Güncelleme Tarihi:
* Sizi ilk kez “Yumurta” filminde izledik. Ardından Semih Kaplanoğlu’nun üçlemesinin ikinci filmi “Süt”te... Her iki yapım hem ödüller aldı hem size ödül kazandırdı. Üzerinden neredeyse 10 sene geçti, neler hissediyorsunuz geriye dönüp baktığınızda?
- “Yumurta”nın ve Ayla karakterinin kariyerimde olduğu kadar kalbimdeki yeri de hep çok özeldir. Ödülleri ve bu filmlerin benim kariyerimde açmış olduğu kapıları bir kenara bırakın, Semih Kaplanoğlu gibi bir yönetmenle sinemaya adım atmış olmaktan dolayı çok şanslı olduğumu düşünüyorum. Hâlâ kapısını çalıp mesleğimle ilgili konularda fikrini aldığım, düşüncelerine kıymet verdiğim, üzerimde emeği olan biridir Kaplanoğlu.
* O dönem verdiğiniz röportajlarda hep yurtdışını hedeflediğinizi söylediniz, başarılı da oldunuz... Bu kadar kararlı dururken arada hiç “ya yanlış karar verdiysem” sorusu aklınızdan geçmedi mi?
- İnsan verdiği her kararda şüpheye düşebilir. Dolayısıyla “ya yanlış karar verdiysem” gibi sorgulamaların o kadar da fena olmadığını düşünüyorum. Zararlı olan bunda takılı kalmaktır.

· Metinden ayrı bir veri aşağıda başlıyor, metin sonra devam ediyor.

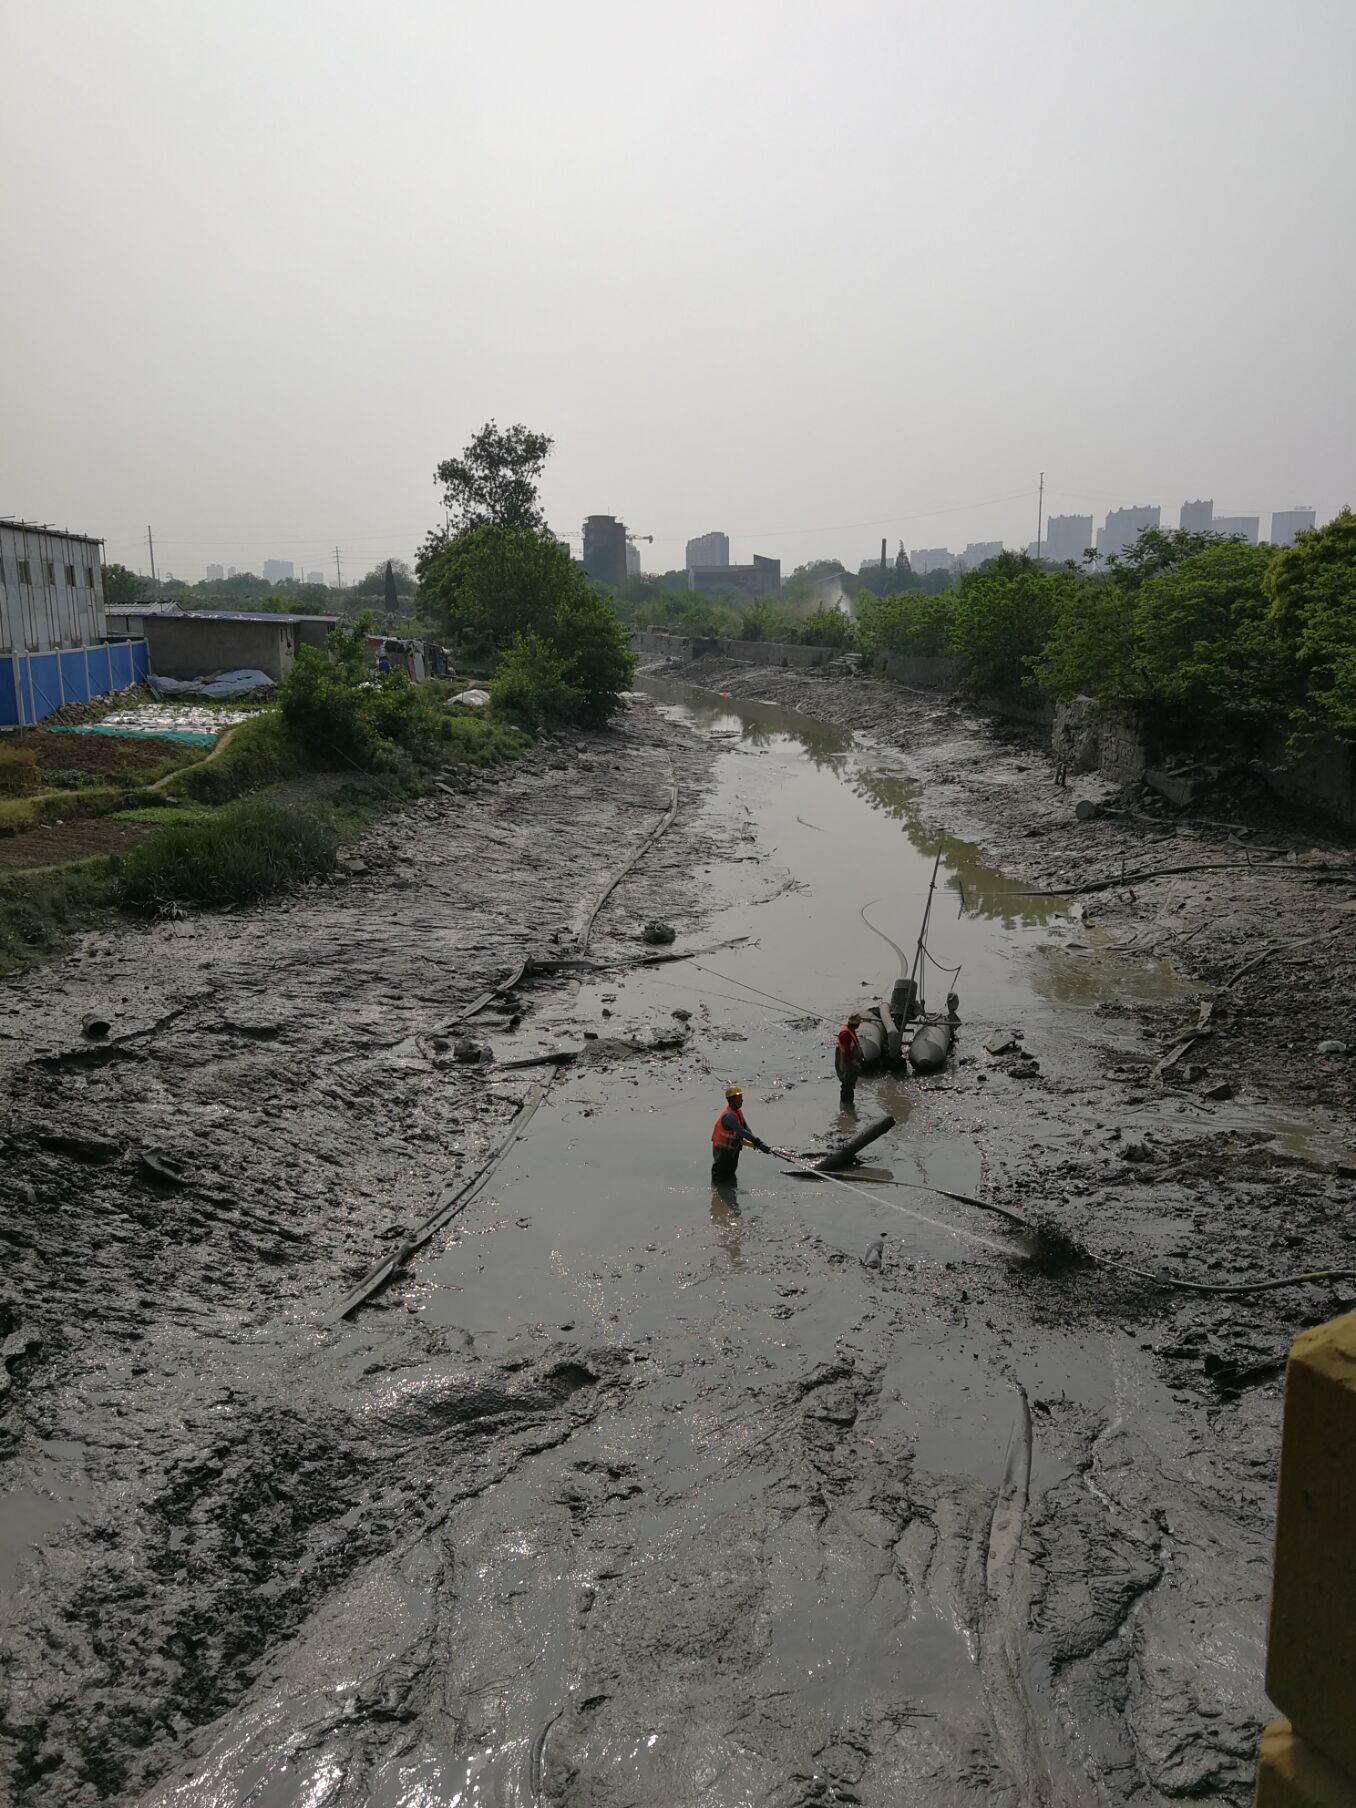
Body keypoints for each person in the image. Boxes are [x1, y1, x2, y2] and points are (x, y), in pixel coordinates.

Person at [710, 1084, 771, 1185]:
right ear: (732, 1100)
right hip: (723, 1151)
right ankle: (718, 1193)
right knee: (720, 1176)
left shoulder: (738, 1112)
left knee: (730, 1172)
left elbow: (746, 1129)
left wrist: (756, 1142)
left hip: (733, 1149)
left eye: (741, 1098)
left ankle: (729, 1191)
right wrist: (758, 1142)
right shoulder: (729, 1116)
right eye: (739, 1098)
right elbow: (741, 1131)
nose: (742, 1100)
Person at [835, 1012, 864, 1109]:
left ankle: (849, 1106)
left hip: (851, 1061)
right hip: (847, 1062)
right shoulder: (845, 1034)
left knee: (850, 1084)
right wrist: (854, 1062)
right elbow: (846, 1051)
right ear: (856, 1024)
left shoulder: (851, 1030)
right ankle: (846, 1107)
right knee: (847, 1084)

* Bu iki dünya arasındaki yaşam, evliliğinize nasıl yansıyor?
- Hayatınızda çok âşık olduğunuz biri olduğunda mekanlar önemini yitiriyor, eviniz bir yerden çok bir kişi haline dönüşüyor.
ÇILGINLIK SINIRIM YOK YETER Kİ İNANAYIM
* İnsan size baktığında her şeyi ölçülü yapmaya gayret eden birini görüyor. Merak ettim çılgınlık sınırınız nedir? Veya kontrolü elinizden bırakır mısınız?
- Kontrolü çok nadir, sadece çok çok güvendiğim insanların yanında bırakabilirim. Ama bir yandan da hayata karşı cesur olduğumu düşünüyorum. Çılgınlık sınırım yok diyebilirim, yeter ki yaptığım çılgınlığa ben inanayım, başka hiç kimse inanmasa da olur.
* 29 Ağustos doğum gününüzdü. Doğum gününde yeni yaşıyla ilgili kararlar alanlardan mısınız?
- Hiç öyle eşiklere inanmam. İlkokuldan beri hedeflerim, hayallerim ve bunlara ulaşmak için kendimce çizdiğim yollar olmuştur. Bu anlamda kontrol deliliğim ve planlı programlı oluşum çok baskın. Ama son zamanlarda hayatın kendi akışına ve zamanlamasına güvenmek konusunda kendimi eğitiyorum.
* “Kördüğüm” kadrosuna katıldınız. “Muhteşem Yüzyıl”dan sonra tekrar setlere dönmek nasıl?
- Her bölüm çok hızlı çekildiği için o tempoyu tekrardan hatırlamam gerekti. Çünkü sinema setinde her şey için çok daha fazla zamanınız oluyor.
YEMEK YAPMAYI ÇOK SEVİYORUM
* Hem sağlıklı beslenme hem de spor üzerine kurulu bir hayatınız var. Etkileri de ortada...
- Teşekkürler. Elimden geldiğince paketli bir şey yememeye çalışıyorum. Yemek yapmayı çok sevdiğim için her şeyi evde doğal besinlerden hazırlıyorum. Beş yıldır spor eğitmeniyle çalışıyorum.
* Cilt bakımı için neler yapıyorsunuz?
- Sürekli kullandığım nemlendiricim ve göz kremim dışında ek olarak yaptığım hiçbir şey yok.
* En çok neye veya kime gülersiniz?
- Kardeşim kadar yakın arkadaşım Ezgi Mola’ya. Bence sinemada ve televizyonda şu ana kadar görülen, onun yeteneğinin sadece yüzde 10’u... Bir de belki taraflı olacak ama eşim Pamir’le (Kıraner) birlikteyken çok gülüyoruz.
* Bir gün “Şu yönetmenin filminde rol alacağım” dediğiniz kim var?
- Çok isim var, ama hayallerimin bu noktasının bana özel kalmasını istiyorum.